Monday, January 14, 2008

Blast from the past

I’m sitting here using a laptop handed down to me by my brother. It has an internal 28.8 modem that is compatible with a standard telephone dial-up connection, is operating on Windows 95, is loaded with Microsoft Word for Windows 95, and has an external 3.5” floppy drive. In other words, it’s a rather old computer. (Truth be told, it was already old when I got it in 2000.) But, it still works, and though the screen is probably only 8.5” x 6” and the battery is so worn out that it can’t hold a charge for more than a few minutes (if that), it still comes in handy.

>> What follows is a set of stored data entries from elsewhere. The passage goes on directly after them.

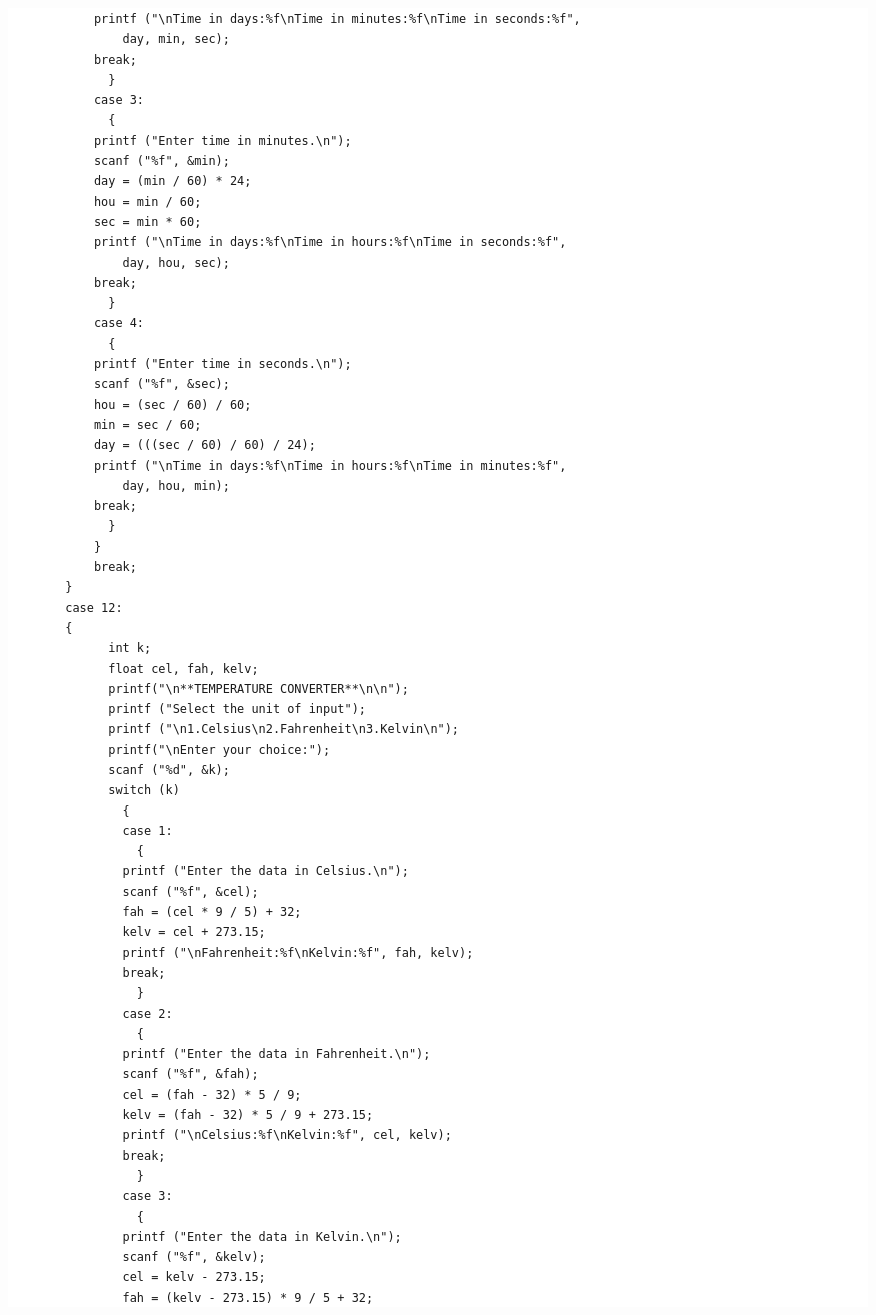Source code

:             	printf ("\nTime in days:%f\nTime in minutes:%f\nTime in seconds:%f",
            		day, min, sec);
            	break;
                  }
                case 3:
                  {
            	printf ("Enter time in minutes.\n");
            	scanf ("%f", &min);
            	day = (min / 60) * 24;
            	hou = min / 60;
            	sec = min * 60;
            	printf ("\nTime in days:%f\nTime in hours:%f\nTime in seconds:%f",
            		day, hou, sec);
            	break;
                  }
                case 4:
                  {
            	printf ("Enter time in seconds.\n");
            	scanf ("%f", &sec);
            	hou = (sec / 60) / 60;
            	min = sec / 60;
            	day = (((sec / 60) / 60) / 24);
            	printf ("\nTime in days:%f\nTime in hours:%f\nTime in minutes:%f",
            		day, hou, min);
            	break;
                  }
                }
                break;
            }
            case 12:
            {   
                  int k;
                  float cel, fah, kelv;
                  printf("\n**TEMPERATURE CONVERTER**\n\n");
                  printf ("Select the unit of input");
                  printf ("\n1.Celsius\n2.Fahrenheit\n3.Kelvin\n");
                  printf("\nEnter your choice:");
                  scanf ("%d", &k);
                  switch (k)
                    {
                    case 1:
                      {
                	printf ("Enter the data in Celsius.\n");
                	scanf ("%f", &cel);
                	fah = (cel * 9 / 5) + 32;
                	kelv = cel + 273.15;
                	printf ("\nFahrenheit:%f\nKelvin:%f", fah, kelv);
                	break;
                      }
                    case 2:
                      {
                	printf ("Enter the data in Fahrenheit.\n");
                	scanf ("%f", &fah);
                	cel = (fah - 32) * 5 / 9;
                	kelv = (fah - 32) * 5 / 9 + 273.15;
                	printf ("\nCelsius:%f\nKelvin:%f", cel, kelv);
                	break;
                      }
                    case 3:
                      {
                	printf ("Enter the data in Kelvin.\n");
                	scanf ("%f", &kelv);
                	cel = kelv - 273.15;
                	fah = (kelv - 273.15) * 9 / 5 + 32;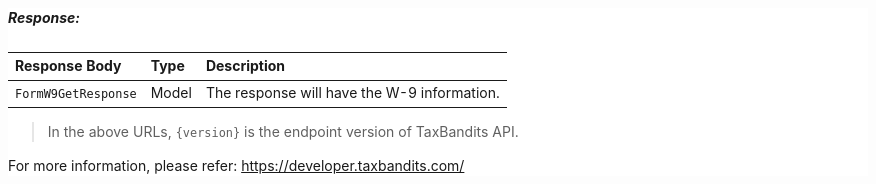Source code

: ##### Response:

| Response Body       | Type  | Description                                 |
|:--------------------|:------|:--------------------------------------------|
| `FormW9GetResponse` | Model | The response will have the W-9 information. |

> In the above URLs, `{version}` is the endpoint version of TaxBandits API.

For more information, please refer: https://developer.taxbandits.com/
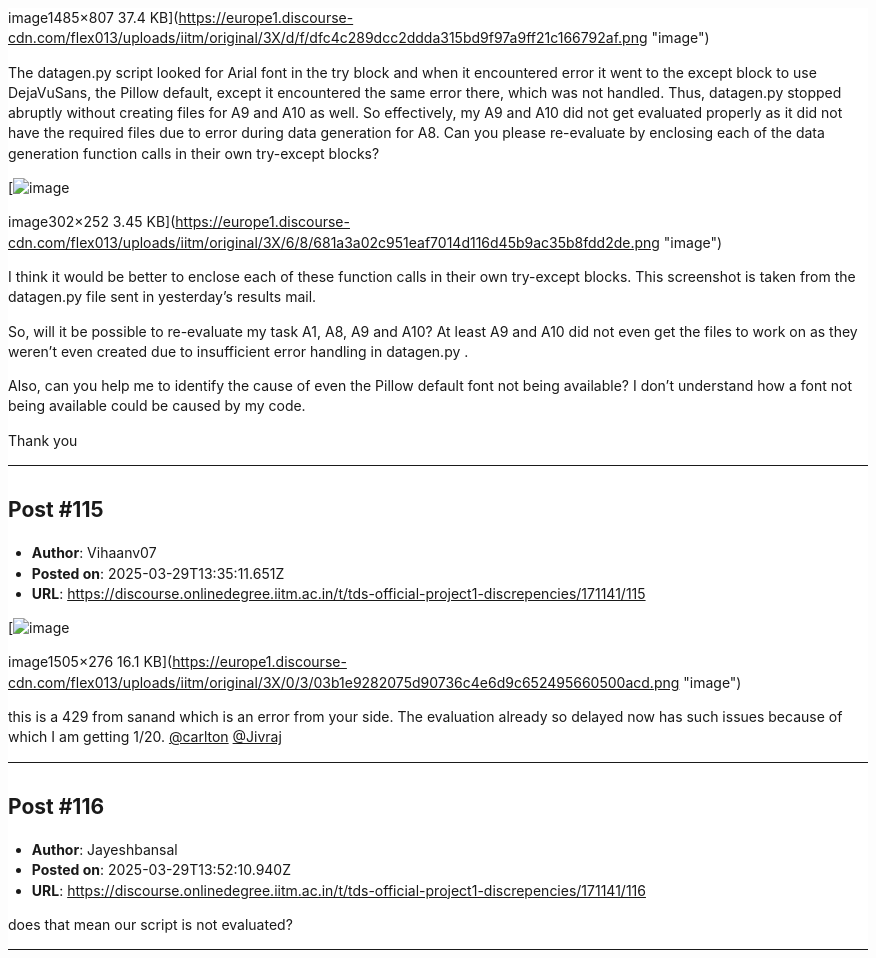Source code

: image1485×807 37.4 KB](https://europe1.discourse-cdn.com/flex013/uploads/iitm/original/3X/d/f/dfc4c289dcc2ddda315bd9f97a9ff21c166792af.png "image")

The datagen.py script looked for Arial font in the try block and when it encountered error it went to the except block to use DejaVuSans, the Pillow default, except it encountered the same error there, which was not handled. Thus, datagen.py stopped abruptly without creating files for A9 and A10 as well. So effectively, my A9 and A10 did not get evaluated properly as it did not have the required files due to error during data generation for A8. Can you please re-evaluate by enclosing each of the data generation function calls in their own try-except blocks?  

[![image](https://europe1.discourse-cdn.com/flex013/uploads/iitm/original/3X/6/8/681a3a02c951eaf7014d116d45b9ac35b8fdd2de.png)

image302×252 3.45 KB](https://europe1.discourse-cdn.com/flex013/uploads/iitm/original/3X/6/8/681a3a02c951eaf7014d116d45b9ac35b8fdd2de.png "image")

  
I think it would be better to enclose each of these function calls in their own try-except blocks. This screenshot is taken from the datagen.py file sent in yesterday’s results mail.

So, will it be possible to re-evaluate my task A1, A8, A9 and A10? At least A9 and A10 did not even get the files to work on as they weren’t even created due to insufficient error handling in datagen.py .

Also, can you help me to identify the cause of even the Pillow default font not being available? I don’t understand how a font not being available could be caused by my code.

Thank you

---

## Post #115

- **Author**: Vihaanv07
- **Posted on**: 2025-03-29T13:35:11.651Z
- **URL**: https://discourse.onlinedegree.iitm.ac.in/t/tds-official-project1-discrepencies/171141/115

[![image](https://europe1.discourse-cdn.com/flex013/uploads/iitm/original/3X/0/3/03b1e9282075d90736c4e6d9c652495660500acd.png)

image1505×276 16.1 KB](https://europe1.discourse-cdn.com/flex013/uploads/iitm/original/3X/0/3/03b1e9282075d90736c4e6d9c652495660500acd.png "image")

this is a 429 from sanand which is an error from your side. The evaluation already so delayed now has such issues because of which I am getting 1/20. [@carlton](/u/carlton) [@Jivraj](/u/jivraj)

---

## Post #116

- **Author**: Jayeshbansal
- **Posted on**: 2025-03-29T13:52:10.940Z
- **URL**: https://discourse.onlinedegree.iitm.ac.in/t/tds-official-project1-discrepencies/171141/116

does that mean our script is not evaluated?

---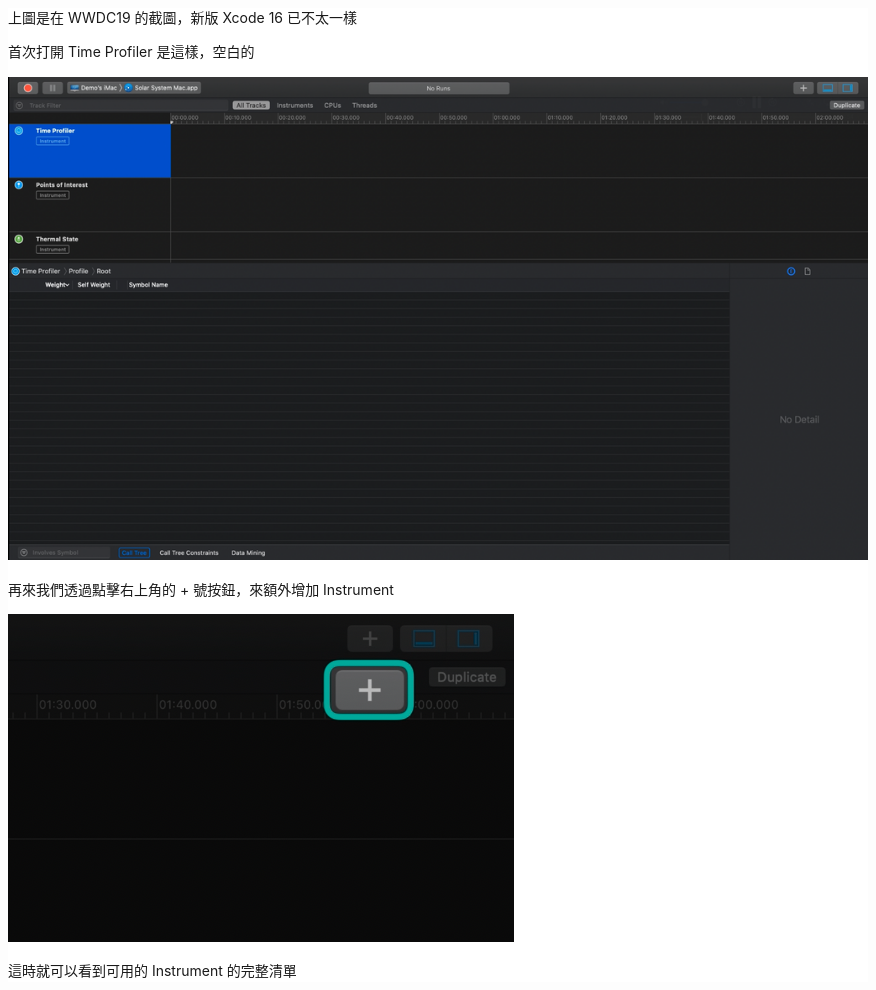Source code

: 上圖是在 WWDC19 的截圖，新版 Xcode 16 已不太一樣

首次打開 Time Profiler 是這樣，空白的

![Screenshot 2025-08-05 at 10.23.27.png](https://raw.githubusercontent.com/chengyang1380/ProgrammingNotes/refs/heads/main/Images/WWDC/WWDC19/Getting%20Started%20with%20Instruments/Screenshot_2025-08-05_at_10.23.27.png)

再來我們透過點擊右上角的 + 號按鈕，來額外增加 Instrument

![Screenshot 2025-08-05 at 10.24.03.png](https://raw.githubusercontent.com/chengyang1380/ProgrammingNotes/refs/heads/main/Images/WWDC/WWDC19/Getting%20Started%20with%20Instruments/Screenshot_2025-08-05_at_10.24.03.png)

這時就可以看到可用的 Instrument 的完整清單
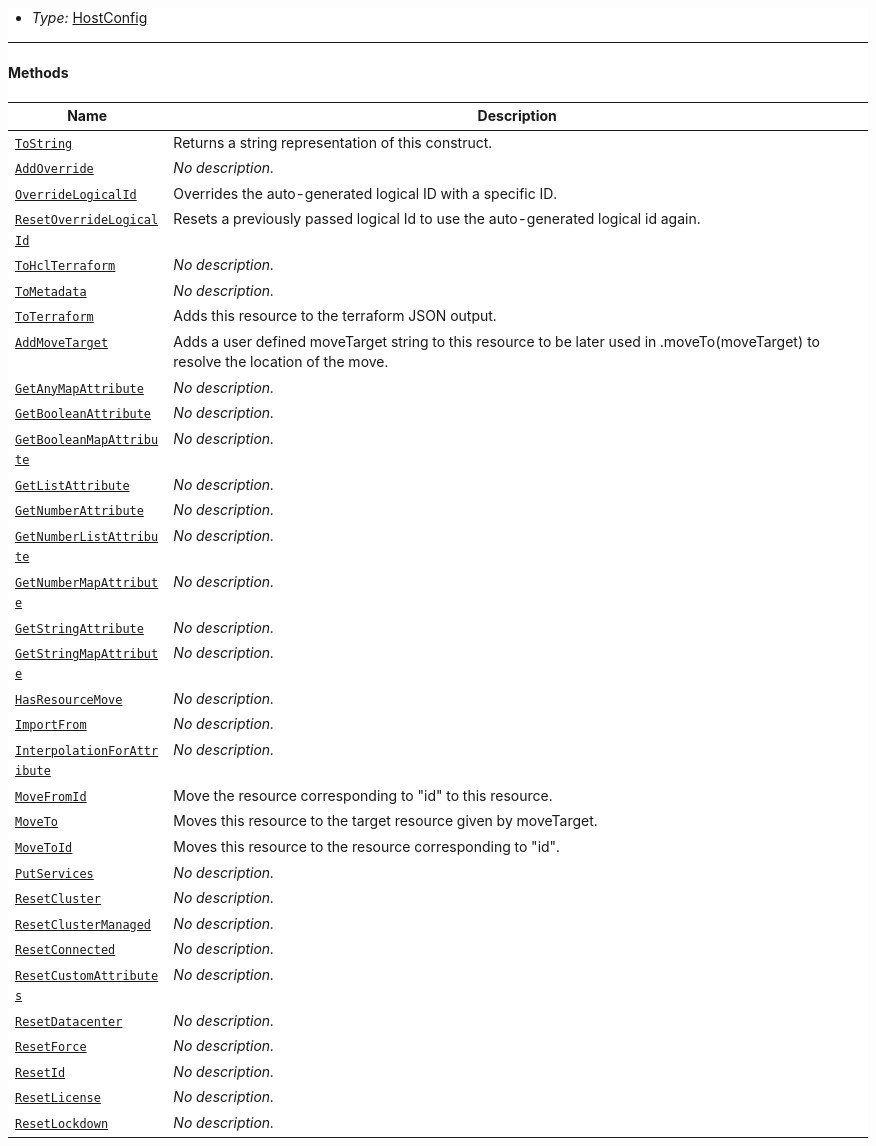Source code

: - *Type:* <a href="#@cdktf/provider-vsphere.host.HostConfig">HostConfig</a>

---

#### Methods <a name="Methods" id="Methods"></a>

| **Name** | **Description** |
| --- | --- |
| <code><a href="#@cdktf/provider-vsphere.host.Host.toString">ToString</a></code> | Returns a string representation of this construct. |
| <code><a href="#@cdktf/provider-vsphere.host.Host.addOverride">AddOverride</a></code> | *No description.* |
| <code><a href="#@cdktf/provider-vsphere.host.Host.overrideLogicalId">OverrideLogicalId</a></code> | Overrides the auto-generated logical ID with a specific ID. |
| <code><a href="#@cdktf/provider-vsphere.host.Host.resetOverrideLogicalId">ResetOverrideLogicalId</a></code> | Resets a previously passed logical Id to use the auto-generated logical id again. |
| <code><a href="#@cdktf/provider-vsphere.host.Host.toHclTerraform">ToHclTerraform</a></code> | *No description.* |
| <code><a href="#@cdktf/provider-vsphere.host.Host.toMetadata">ToMetadata</a></code> | *No description.* |
| <code><a href="#@cdktf/provider-vsphere.host.Host.toTerraform">ToTerraform</a></code> | Adds this resource to the terraform JSON output. |
| <code><a href="#@cdktf/provider-vsphere.host.Host.addMoveTarget">AddMoveTarget</a></code> | Adds a user defined moveTarget string to this resource to be later used in .moveTo(moveTarget) to resolve the location of the move. |
| <code><a href="#@cdktf/provider-vsphere.host.Host.getAnyMapAttribute">GetAnyMapAttribute</a></code> | *No description.* |
| <code><a href="#@cdktf/provider-vsphere.host.Host.getBooleanAttribute">GetBooleanAttribute</a></code> | *No description.* |
| <code><a href="#@cdktf/provider-vsphere.host.Host.getBooleanMapAttribute">GetBooleanMapAttribute</a></code> | *No description.* |
| <code><a href="#@cdktf/provider-vsphere.host.Host.getListAttribute">GetListAttribute</a></code> | *No description.* |
| <code><a href="#@cdktf/provider-vsphere.host.Host.getNumberAttribute">GetNumberAttribute</a></code> | *No description.* |
| <code><a href="#@cdktf/provider-vsphere.host.Host.getNumberListAttribute">GetNumberListAttribute</a></code> | *No description.* |
| <code><a href="#@cdktf/provider-vsphere.host.Host.getNumberMapAttribute">GetNumberMapAttribute</a></code> | *No description.* |
| <code><a href="#@cdktf/provider-vsphere.host.Host.getStringAttribute">GetStringAttribute</a></code> | *No description.* |
| <code><a href="#@cdktf/provider-vsphere.host.Host.getStringMapAttribute">GetStringMapAttribute</a></code> | *No description.* |
| <code><a href="#@cdktf/provider-vsphere.host.Host.hasResourceMove">HasResourceMove</a></code> | *No description.* |
| <code><a href="#@cdktf/provider-vsphere.host.Host.importFrom">ImportFrom</a></code> | *No description.* |
| <code><a href="#@cdktf/provider-vsphere.host.Host.interpolationForAttribute">InterpolationForAttribute</a></code> | *No description.* |
| <code><a href="#@cdktf/provider-vsphere.host.Host.moveFromId">MoveFromId</a></code> | Move the resource corresponding to "id" to this resource. |
| <code><a href="#@cdktf/provider-vsphere.host.Host.moveTo">MoveTo</a></code> | Moves this resource to the target resource given by moveTarget. |
| <code><a href="#@cdktf/provider-vsphere.host.Host.moveToId">MoveToId</a></code> | Moves this resource to the resource corresponding to "id". |
| <code><a href="#@cdktf/provider-vsphere.host.Host.putServices">PutServices</a></code> | *No description.* |
| <code><a href="#@cdktf/provider-vsphere.host.Host.resetCluster">ResetCluster</a></code> | *No description.* |
| <code><a href="#@cdktf/provider-vsphere.host.Host.resetClusterManaged">ResetClusterManaged</a></code> | *No description.* |
| <code><a href="#@cdktf/provider-vsphere.host.Host.resetConnected">ResetConnected</a></code> | *No description.* |
| <code><a href="#@cdktf/provider-vsphere.host.Host.resetCustomAttributes">ResetCustomAttributes</a></code> | *No description.* |
| <code><a href="#@cdktf/provider-vsphere.host.Host.resetDatacenter">ResetDatacenter</a></code> | *No description.* |
| <code><a href="#@cdktf/provider-vsphere.host.Host.resetForce">ResetForce</a></code> | *No description.* |
| <code><a href="#@cdktf/provider-vsphere.host.Host.resetId">ResetId</a></code> | *No description.* |
| <code><a href="#@cdktf/provider-vsphere.host.Host.resetLicense">ResetLicense</a></code> | *No description.* |
| <code><a href="#@cdktf/provider-vsphere.host.Host.resetLockdown">ResetLockdown</a></code> | *No description.* |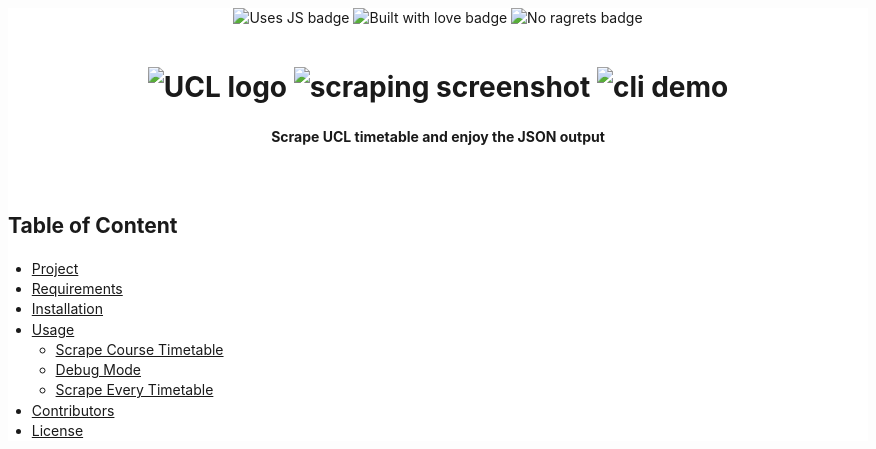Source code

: 
<p align="center">
  <img
    height="30"
    src="http://forthebadge.com/images/badges/uses-js.svg"
    alt="Uses JS badge" >
  <img
    height="30"
    src="http://forthebadge.com/images/badges/built-with-love.svg" 
    alt="Built with love badge" >
  <img
    height="30"
    src="http://forthebadge.com/images/badges/no-ragrets.svg" 
    alt="No ragrets badge" >
</p>




<h1 align="center">
  <img 
    width="100%" src="https://cdn.ucl.ac.uk/skins/UCLProspectiveStudentsUGSkin/ug-theme/images/ucl-logo.svg"
    alt="UCL logo" >
  <img
    width="66.67%"
    src="https://s17.postimg.org/u6h85w1bz/ucl.gif"
    alt="scraping screenshot" >
  <img 
    width="66.67%" 
    src="https://s17.postimg.org/aef270agv/ezgif.com-crop.gif"
    alt="cli demo" >
</h1>
<p align="center">
  <b>Scrape UCL timetable and enjoy the JSON output</b>
</p>

<p>&nbsp;</p>



## Table of Content
- [Project](#project)
- [Requirements](#requirements)
- [Installation](#installation)
- [Usage](#usage)
  - [Scrape Course Timetable](#scrape-course-timetable)
  - [Debug Mode](#debug-mode)
  - [Scrape Every Timetable](#scrape-every-degree)
- [Contributors](#contributors)
- [License](#license)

I’m particularly amused because I had forgotten that I had set the screen saver to be scrolling text that reads “I am what I am.” In my high school yearbook, seniors were allowed the added privilege of including a quotation with their class picture. My quotation was, yes, you guessed it, “I am what I am.” I tried to also sneak in the phrase “Sea Tec Astronomy,” but that was eventually edited out. (It was the anagram from the film Sneakers that when unscrambled read “too many secrets.”) At the time, both of these things signified my queerness. I hadn’t really come out to anyone (barely even myself at this time), but I certainly knew that not being out didn’t necessarily mean that I wasn’t queer.

I feel the same way now about being trans. I never imagined that it would be as hard as it feels right now to come out as trans, especially since I’ve been out as queer for over a decade. I’m probably holding myself back more than anything or anyone else is. Still, in the end, I am what/who I am.